▸ Exercise aim
Can you rewrite every line of source text in the listing below as a numbered list, skipping the blank lines? Leave the pictures themselves out of your answer.

▸ Source data
------------------------------------------------

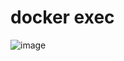 # docker exec
![image](https://user-images.githubusercontent.com/6966136/182551494-06ecf652-19d5-4aad-9f6e-926afecfffac.png)
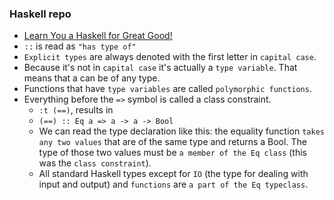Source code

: ### Haskell repo

-   [Learn You a Haskell for Great Good!](http://learnyouahaskell.com/)
-   `::` is read as `"has type of"`
-   `Explicit types` are always denoted with the first letter in `capital case`.
-   Because it's not in `capital case` it's actually a `type variable`. That means that a can be of any type.
-   Functions that have `type variables` are called `polymorphic functions`.
-   Everything before the `=>` symbol is called a class constraint.
    -   `:t (==)`, results in
    -   `(==) :: Eq a => a -> a -> Bool`
    -   We can read the type declaration like this: the equality function `takes any two values` that are of the same type and returns a Bool. The type of those two values must be `a member of the Eq class` (this was the `class constraint`).
    -   All standard Haskell types except for `IO` (the type for dealing with input and output) and `functions` are `a part of the Eq typeclass`.
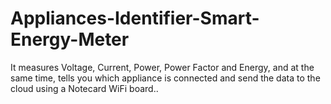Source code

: # Appliances-Identifier-Smart-Energy-Meter
It measures Voltage, Current, Power, Power Factor and Energy, and at the same time, tells you which appliance is connected and send the data to the cloud using a Notecard WiFi board..
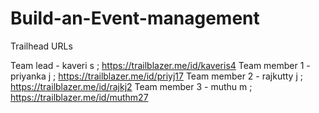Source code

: # Build-an-Event-management 

Trailhead URLs

Team lead - kaveri s ; https://trailblazer.me/id/kaveris4
Team member 1 - priyanka j ; https://trailblazer.me/id/priyj17
Team member 2 - rajkutty j ; https://trailblazer.me/id/rajkj2
Team member 3 - muthu m ; https://trailblazer.me/id/muthm27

------------------------------------------------

▸ Answer below
1.  # docker exec
2. ![image](https://user-images.githubusercontent.com/6966136/182551494-06ecf652-19d5-4aad-9f6e-926afecfffac.png)
3. Source code
4. : ### Haskell repo
5. -   [Learn You a Haskell for Great Good!](http://learnyouahaskell.com/)
6. -   `::` is read as `"has type of"`
7. -   `Explicit types` are always denoted with the first letter in `capital case`.
8. -   Because it's not in `capital case` it's actually a `type variable`. That means that a can be of any type.
9. -   Functions that have `type variables` are called `polymorphic functions`.
10. -   Everything before the `=>` symbol is called a class constraint.
11.     -   `:t (==)`, results in
12.     -   `(==) :: Eq a => a -> a -> Bool`
13.     -   We can read the type declaration like this: the equality function `takes any two values` that are of the same type and returns a Bool. The type of those two values must be `a member of the Eq class` (this was the `class constraint`).
14.     -   All standard Haskell types except for `IO` (the type for dealing with input and output) and `functions` are `a part of the Eq typeclass`.
15. Source code
16. : # Appliances-Identifier-Smart-Energy-Meter
17. It measures Voltage, Current, Power, Power Factor and Energy, and at the same time, tells you which appliance is connected and send the data to the cloud using a Notecard WiFi board..
18. Source code
19. : # Build-an-Event-management 
20. Trailhead URLs
21. Team lead - kaveri s ; https://trailblazer.me/id/kaveris4
22. Team member 1 - priyanka j ; https://trailblazer.me/id/priyj17
23. Team member 2 - rajkutty j ; https://trailblazer.me/id/rajkj2
24. Team member 3 - muthu m ; https://trailblazer.me/id/muthm27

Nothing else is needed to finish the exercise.